_PROBLEM_
Scan the records below for the line with "277 639 113" and the line with "183 92 16.03". Repeat those two lines and every line between them exactly, and nothing else.

** Opening RECORDS SUPPLIED block **

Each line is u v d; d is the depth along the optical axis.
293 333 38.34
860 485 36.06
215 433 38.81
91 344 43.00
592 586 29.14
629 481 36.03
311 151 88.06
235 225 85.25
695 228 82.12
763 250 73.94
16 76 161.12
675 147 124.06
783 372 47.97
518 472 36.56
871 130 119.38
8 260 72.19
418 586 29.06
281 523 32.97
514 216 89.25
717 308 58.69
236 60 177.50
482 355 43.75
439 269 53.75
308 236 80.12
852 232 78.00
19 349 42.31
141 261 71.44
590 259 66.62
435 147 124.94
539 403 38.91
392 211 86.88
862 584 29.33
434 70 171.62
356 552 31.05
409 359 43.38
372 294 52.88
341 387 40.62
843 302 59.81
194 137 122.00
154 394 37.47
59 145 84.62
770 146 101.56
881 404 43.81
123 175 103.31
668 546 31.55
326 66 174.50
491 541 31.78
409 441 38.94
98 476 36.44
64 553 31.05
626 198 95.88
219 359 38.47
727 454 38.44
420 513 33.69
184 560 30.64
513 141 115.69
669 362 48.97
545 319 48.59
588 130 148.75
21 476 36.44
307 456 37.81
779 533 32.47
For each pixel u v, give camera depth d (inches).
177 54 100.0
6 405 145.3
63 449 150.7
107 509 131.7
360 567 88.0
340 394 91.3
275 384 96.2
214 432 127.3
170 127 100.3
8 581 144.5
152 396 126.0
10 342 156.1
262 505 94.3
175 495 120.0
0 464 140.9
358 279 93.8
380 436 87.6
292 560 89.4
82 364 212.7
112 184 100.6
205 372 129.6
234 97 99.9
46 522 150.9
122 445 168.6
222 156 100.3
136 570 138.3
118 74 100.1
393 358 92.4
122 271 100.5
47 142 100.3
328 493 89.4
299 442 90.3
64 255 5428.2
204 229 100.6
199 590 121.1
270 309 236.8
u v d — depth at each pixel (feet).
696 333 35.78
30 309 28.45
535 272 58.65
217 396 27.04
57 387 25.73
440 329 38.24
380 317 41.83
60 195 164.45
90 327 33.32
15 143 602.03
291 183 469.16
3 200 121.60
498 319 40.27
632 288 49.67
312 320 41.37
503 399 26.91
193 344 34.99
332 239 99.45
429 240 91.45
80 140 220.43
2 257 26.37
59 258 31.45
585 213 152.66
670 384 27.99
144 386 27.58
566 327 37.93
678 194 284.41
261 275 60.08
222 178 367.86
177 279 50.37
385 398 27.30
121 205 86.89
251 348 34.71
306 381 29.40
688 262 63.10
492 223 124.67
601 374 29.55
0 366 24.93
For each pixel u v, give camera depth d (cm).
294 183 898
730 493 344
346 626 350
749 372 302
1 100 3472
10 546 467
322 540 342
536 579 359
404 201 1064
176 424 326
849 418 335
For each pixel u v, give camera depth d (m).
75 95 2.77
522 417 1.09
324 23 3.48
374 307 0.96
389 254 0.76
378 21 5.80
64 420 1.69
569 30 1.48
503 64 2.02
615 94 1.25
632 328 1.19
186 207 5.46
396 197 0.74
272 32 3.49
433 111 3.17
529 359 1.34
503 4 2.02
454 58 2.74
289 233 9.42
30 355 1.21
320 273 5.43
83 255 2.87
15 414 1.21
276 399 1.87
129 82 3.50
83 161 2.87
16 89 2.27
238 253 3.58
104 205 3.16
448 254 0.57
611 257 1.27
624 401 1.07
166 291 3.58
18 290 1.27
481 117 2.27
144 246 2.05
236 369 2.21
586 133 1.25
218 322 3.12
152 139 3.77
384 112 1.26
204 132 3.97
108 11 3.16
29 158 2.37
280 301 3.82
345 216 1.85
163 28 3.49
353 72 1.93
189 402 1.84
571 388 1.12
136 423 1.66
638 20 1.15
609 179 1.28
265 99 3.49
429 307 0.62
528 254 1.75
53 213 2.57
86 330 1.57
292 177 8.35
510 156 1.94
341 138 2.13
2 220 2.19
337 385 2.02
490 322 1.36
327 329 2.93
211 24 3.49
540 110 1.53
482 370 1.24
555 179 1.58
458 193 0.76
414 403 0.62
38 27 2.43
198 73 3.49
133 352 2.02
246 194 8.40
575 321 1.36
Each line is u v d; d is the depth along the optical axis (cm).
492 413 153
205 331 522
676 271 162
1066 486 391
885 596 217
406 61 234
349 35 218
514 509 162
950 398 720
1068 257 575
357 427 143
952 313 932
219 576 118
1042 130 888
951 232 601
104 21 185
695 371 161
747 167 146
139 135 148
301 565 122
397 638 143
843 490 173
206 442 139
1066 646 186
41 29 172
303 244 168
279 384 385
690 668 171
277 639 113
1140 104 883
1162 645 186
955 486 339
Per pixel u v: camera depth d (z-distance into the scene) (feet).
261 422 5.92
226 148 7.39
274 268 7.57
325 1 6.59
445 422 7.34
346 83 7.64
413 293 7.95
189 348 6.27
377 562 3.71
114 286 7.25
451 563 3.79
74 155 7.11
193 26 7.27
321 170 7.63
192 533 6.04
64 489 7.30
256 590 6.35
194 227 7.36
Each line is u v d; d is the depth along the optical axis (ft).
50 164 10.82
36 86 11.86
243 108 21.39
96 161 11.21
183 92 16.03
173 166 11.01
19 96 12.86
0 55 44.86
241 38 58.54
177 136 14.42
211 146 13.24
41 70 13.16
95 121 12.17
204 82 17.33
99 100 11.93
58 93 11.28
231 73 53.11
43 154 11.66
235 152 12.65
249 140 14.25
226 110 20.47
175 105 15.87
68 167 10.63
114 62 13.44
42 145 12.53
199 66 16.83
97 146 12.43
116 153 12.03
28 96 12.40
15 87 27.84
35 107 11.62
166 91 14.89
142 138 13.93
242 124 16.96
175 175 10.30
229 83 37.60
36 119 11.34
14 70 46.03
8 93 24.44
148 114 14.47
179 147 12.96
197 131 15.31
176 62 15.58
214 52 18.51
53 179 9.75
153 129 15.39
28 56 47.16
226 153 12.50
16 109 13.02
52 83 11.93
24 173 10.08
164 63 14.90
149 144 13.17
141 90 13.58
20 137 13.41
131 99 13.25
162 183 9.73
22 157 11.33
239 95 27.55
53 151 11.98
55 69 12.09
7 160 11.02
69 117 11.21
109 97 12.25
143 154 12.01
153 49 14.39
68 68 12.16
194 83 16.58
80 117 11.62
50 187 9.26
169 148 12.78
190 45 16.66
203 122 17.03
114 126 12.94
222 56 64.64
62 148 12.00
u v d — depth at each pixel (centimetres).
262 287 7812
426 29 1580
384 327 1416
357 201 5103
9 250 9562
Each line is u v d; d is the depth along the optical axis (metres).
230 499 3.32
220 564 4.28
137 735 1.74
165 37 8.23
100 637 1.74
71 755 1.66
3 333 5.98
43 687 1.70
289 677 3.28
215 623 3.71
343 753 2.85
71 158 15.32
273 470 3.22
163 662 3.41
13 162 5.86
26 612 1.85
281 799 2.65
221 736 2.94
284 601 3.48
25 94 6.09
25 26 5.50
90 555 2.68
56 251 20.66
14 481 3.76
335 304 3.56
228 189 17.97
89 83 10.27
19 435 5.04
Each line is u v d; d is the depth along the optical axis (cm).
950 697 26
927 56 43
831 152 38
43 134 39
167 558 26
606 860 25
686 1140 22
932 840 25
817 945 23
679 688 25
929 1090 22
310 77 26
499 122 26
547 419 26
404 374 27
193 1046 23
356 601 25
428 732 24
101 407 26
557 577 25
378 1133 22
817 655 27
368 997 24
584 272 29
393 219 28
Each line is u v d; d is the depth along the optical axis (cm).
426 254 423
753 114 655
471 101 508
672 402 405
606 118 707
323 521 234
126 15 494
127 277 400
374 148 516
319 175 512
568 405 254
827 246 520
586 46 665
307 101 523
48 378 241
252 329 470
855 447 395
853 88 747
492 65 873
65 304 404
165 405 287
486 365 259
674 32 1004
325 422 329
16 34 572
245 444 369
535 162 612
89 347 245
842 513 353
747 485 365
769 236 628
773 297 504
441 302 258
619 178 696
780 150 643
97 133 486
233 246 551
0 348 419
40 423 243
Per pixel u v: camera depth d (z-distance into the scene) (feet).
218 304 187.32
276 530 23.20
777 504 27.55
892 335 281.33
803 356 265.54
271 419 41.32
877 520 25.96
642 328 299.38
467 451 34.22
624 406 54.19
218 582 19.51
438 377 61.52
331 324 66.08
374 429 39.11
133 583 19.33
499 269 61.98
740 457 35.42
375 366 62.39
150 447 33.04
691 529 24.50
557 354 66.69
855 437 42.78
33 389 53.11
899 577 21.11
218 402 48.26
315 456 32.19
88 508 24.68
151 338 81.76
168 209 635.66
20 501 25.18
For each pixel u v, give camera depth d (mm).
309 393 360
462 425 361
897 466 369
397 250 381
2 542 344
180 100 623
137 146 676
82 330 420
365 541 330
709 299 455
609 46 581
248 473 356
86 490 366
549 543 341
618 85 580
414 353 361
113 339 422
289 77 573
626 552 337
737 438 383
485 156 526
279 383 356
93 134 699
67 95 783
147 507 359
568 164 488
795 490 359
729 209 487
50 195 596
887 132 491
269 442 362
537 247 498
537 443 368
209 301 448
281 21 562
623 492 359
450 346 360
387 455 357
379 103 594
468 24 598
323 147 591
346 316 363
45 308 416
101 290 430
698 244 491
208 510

** Closing RECORDS SUPPLIED block **

_RESPONSE TO THE TASK_
277 639 113
1140 104 883
1162 645 186
955 486 339
Per pixel u v: camera depth d (z-distance into the scene) (feet).
261 422 5.92
226 148 7.39
274 268 7.57
325 1 6.59
445 422 7.34
346 83 7.64
413 293 7.95
189 348 6.27
377 562 3.71
114 286 7.25
451 563 3.79
74 155 7.11
193 26 7.27
321 170 7.63
192 533 6.04
64 489 7.30
256 590 6.35
194 227 7.36
Each line is u v d; d is the depth along the optical axis (ft).
50 164 10.82
36 86 11.86
243 108 21.39
96 161 11.21
183 92 16.03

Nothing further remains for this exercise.